* TO DO: Pick out each line of the records that includes the string "among", and copy it.
── SUPPLIED DATA
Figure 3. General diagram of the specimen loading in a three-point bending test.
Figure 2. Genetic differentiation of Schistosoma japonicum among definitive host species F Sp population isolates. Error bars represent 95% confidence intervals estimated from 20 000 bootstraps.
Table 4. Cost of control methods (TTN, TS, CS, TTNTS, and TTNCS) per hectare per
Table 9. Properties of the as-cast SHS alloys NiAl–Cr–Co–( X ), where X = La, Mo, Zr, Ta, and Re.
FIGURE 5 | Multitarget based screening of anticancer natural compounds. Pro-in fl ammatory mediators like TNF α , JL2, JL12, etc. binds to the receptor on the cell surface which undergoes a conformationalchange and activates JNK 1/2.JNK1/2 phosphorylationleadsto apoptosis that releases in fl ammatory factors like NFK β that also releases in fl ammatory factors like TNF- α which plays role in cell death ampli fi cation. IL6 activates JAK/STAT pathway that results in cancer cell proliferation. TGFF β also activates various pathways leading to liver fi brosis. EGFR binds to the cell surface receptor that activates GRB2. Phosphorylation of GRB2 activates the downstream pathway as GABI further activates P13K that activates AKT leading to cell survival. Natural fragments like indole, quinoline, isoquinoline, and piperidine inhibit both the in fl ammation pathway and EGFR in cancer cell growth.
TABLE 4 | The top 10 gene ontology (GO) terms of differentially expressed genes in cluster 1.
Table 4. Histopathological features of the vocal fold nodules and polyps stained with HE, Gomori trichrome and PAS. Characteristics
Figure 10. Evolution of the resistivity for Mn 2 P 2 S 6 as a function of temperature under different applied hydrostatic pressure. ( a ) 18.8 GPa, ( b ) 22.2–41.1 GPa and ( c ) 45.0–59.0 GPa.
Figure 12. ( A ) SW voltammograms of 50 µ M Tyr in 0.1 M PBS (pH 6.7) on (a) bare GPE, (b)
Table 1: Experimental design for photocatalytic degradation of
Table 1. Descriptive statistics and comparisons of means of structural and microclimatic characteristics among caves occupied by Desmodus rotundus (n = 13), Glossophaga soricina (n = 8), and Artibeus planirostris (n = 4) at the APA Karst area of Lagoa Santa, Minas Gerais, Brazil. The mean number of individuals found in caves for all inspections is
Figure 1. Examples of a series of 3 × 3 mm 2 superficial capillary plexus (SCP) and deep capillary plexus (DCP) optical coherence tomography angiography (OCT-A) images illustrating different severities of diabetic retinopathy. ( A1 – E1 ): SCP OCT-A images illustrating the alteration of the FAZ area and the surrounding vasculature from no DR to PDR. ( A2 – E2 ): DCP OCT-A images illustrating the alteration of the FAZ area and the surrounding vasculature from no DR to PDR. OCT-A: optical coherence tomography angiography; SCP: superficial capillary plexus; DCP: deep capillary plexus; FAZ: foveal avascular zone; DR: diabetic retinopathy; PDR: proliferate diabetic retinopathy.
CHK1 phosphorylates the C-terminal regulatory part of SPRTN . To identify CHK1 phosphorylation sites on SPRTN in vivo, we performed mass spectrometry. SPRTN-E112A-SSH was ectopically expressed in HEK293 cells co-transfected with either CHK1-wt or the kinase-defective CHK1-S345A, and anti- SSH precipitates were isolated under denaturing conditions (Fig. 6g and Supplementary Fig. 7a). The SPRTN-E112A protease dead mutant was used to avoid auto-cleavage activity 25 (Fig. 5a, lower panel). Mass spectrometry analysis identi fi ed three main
────
* SOLUTION BELOW:
Figure 2. Genetic differentiation of Schistosoma japonicum among definitive host species F Sp population isolates. Error bars represent 95% confidence intervals estimated from 20 000 bootstraps.
Table 1. Descriptive statistics and comparisons of means of structural and microclimatic characteristics among caves occupied by Desmodus rotundus (n = 13), Glossophaga soricina (n = 8), and Artibeus planirostris (n = 4) at the APA Karst area of Lagoa Santa, Minas Gerais, Brazil. The mean number of individuals found in caves for all inspections is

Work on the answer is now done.